Это были те волшебные слова, которых, кажется, только и ждал топтавшийся у стены Парус. Как он засуетился! Уже ни одна часть его тела не могла пребывать без движения. Он задергался, он запрыгал от волнения, весь заходил ходуном, как деревянная марионетка, которую дергают за все нити одновременно. Отметить успех. Отметим успех. Чтобы нам отметить успех, нужна посуда. Кружки – на полке. Уже и руку протянул… Но не взял. Сначала надо чистоту навести. Рванулся к столу. Смахнул рукой. Потом к печке, там на приступке засохшая комком тряпка. Снова к столу. И давай тереть свободное место. Не прикасаясь к вещам. К вещам – ни-ни. Затем тряпку на пол и ногой под кровать. Снова к полкам. С кружками к столу. Вот они – четыре эмалированные кружки. Поставил в ряд – зеленая, белая, синяя и опять зеленая. Потом поменял местами, чтобы зеленая рядом с зеленой. Так правильно.
Бацеха открыл бутылку. Толстые пальцы сдернули крышку, не отвинчивая, одним движением, как бумажный колпачок.
Разлил на троих. Четвертая кружка, зеленая с потрескавшейся эмалью, осталась пустой.
Только что не знавшие покоя руки Паруса безвольно повисли. Взгляд сначала испуганно заметался, затем застыл.
Парус отступил к стене. Переминался с ноги на ногу. Шмыгал носом.
Одна кружка стояла пустой, как будто была лишней.
Бацеха с Копытом хлопнули сразу, как мужики.
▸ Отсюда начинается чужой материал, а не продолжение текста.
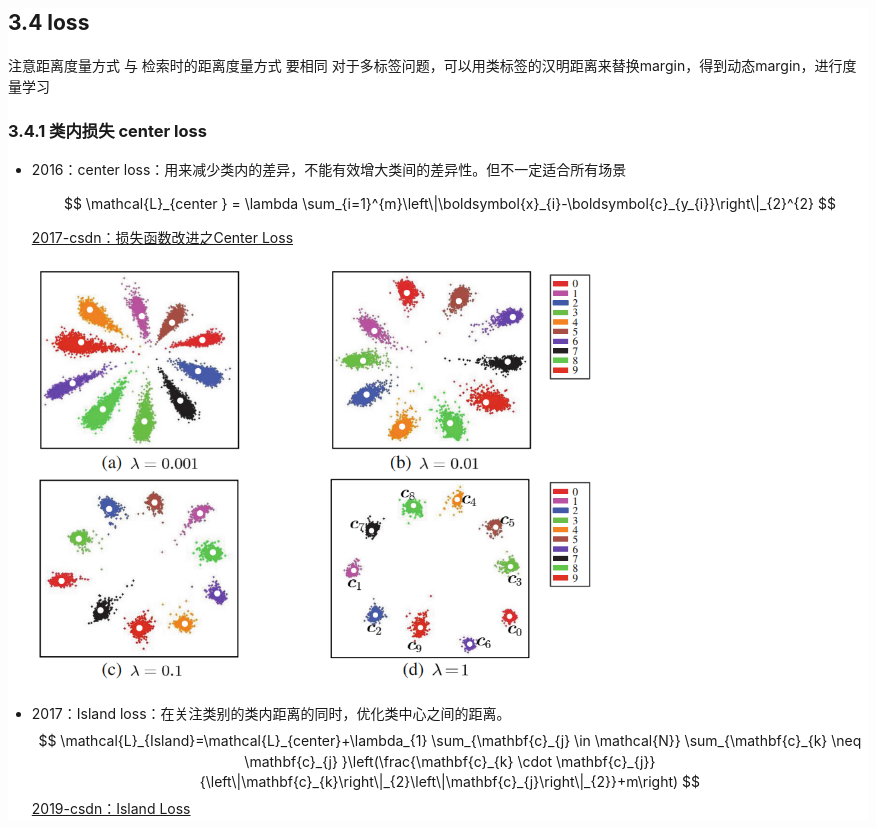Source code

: 


## 3.4 loss

注意距离度量方式 与 检索时的距离度量方式 要相同
对于多标签问题，可以用类标签的汉明距离来替换margin，得到动态margin，进行度量学习

### 3.4.1 类内损失 center loss

- 2016：center loss：用来减少类内的差异，不能有效增大类间的差异性。但不一定适合所有场景

  $$
  \mathcal{L}_{center } = \lambda \sum_{i=1}^{m}\left\|\boldsymbol{x}_{i}-\boldsymbol{c}_{y_{i}}\right\|_{2}^{2}
  $$

  [2017-csdn：损失函数改进之Center Loss](https://blog.csdn.net/u014380165/article/details/76946339)

  <img src="pic\image-20220112181642644.png" alt="image-20220112181642644" style="zoom:67%;" />

- 2017：Island loss：在关注类别的类内距离的同时，优化类中心之间的距离。
  $$
  \mathcal{L}_{Island}=\mathcal{L}_{center}+\lambda_{1} \sum_{\mathbf{c}_{j} \in \mathcal{N}} \sum_{\mathbf{c}_{k} \neq \mathbf{c}_{j} }\left(\frac{\mathbf{c}_{k} \cdot \mathbf{c}_{j}}{\left\|\mathbf{c}_{k}\right\|_{2}\left\|\mathbf{c}_{j}\right\|_{2}}+m\right)
  $$
  [2019-csdn：Island Loss](https://blog.csdn.net/u013841196/article/details/89920441)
Скок расстегнул телогрейку, закинул ногу на ногу, смаковал напиток, причмокивая губами. Морщился, мол, коньяк не так чтобы очень, пробовали и получше.
Копыто перочинным ножом открыл банку тушенки.
В душе у Паруса мертвая пустота. Отсутствующий взгляд уперся в стену землянки. Вместо порывистых движений – приступы мелкой дрожи, как будто остатки неизрасходованного волнения сотрясают худое тело.
Парусу кажется, что он уже очень давно в этих краях. Совсем уже оскотинился человек, еще немного – и не станет Бориса Паруса. История известная и повторявшаяся здесь не раз. Будет отправляться на короткие заработки, потом возвращаться в поселок, где деньги у него отберут. Будет бродить пьяным, орать во всю глотку. Потом будет сидеть молча, долго глядя перед собой бессмысленным, овечьим взглядом. Станет непригоден и для случайных заработков, но сразу не загнется, будет как-то скрипеть, всем надоест своим попрошайничеством, несколько раз будет бит и наконец заснет где-то на холодном ветру среди обломков, оставшихся от колхозных строений.
А он все же нашел в себе силы. Захотел жить по-новому. Прибился к Бацехе. Все терпел, пинки и тычки не считал.
До этого он жил в маленькой землянке с Бедой и Капитаном. Эти два урода его приютили, когда пришлось со станции сматываться. С ними была не жизнь. Это не для него, это для полулюдей. А он – Борис Парус, великий человек. И он смог подняться. Узнал, где они держали свои деньги – то, что удалось скопить хитростью, то, что не отобрали. Купюры были у старой. Храните деньги в сберегательной кассе! Сдохнуть от смеха… Она живет в бывшей общаге. Он рассказал Бацехе и двум другим. Скок с Копытом пошли, и старая все отдала, повинилась, отпираться не стала. Беда и Капитан остались без всего, но они в любом случае должны были все потерять. Все знают, что Беда несколько раз хотел навсегда покинуть поселок, но каждый раз возвращался пустым. Так было бы и в этот раз. А Парусу разрешили жить при Бацехе. Даже жрать давали. А вчера взяли с собой.
В Кыхме нельзя работать. Парус давно это понял. Беда и Капитан то и дело промышляли мелкими приработками. Втягивали и его. Но даже от такой временной работы перестаешь быть человеком. Кто работает, тот – дерьмо.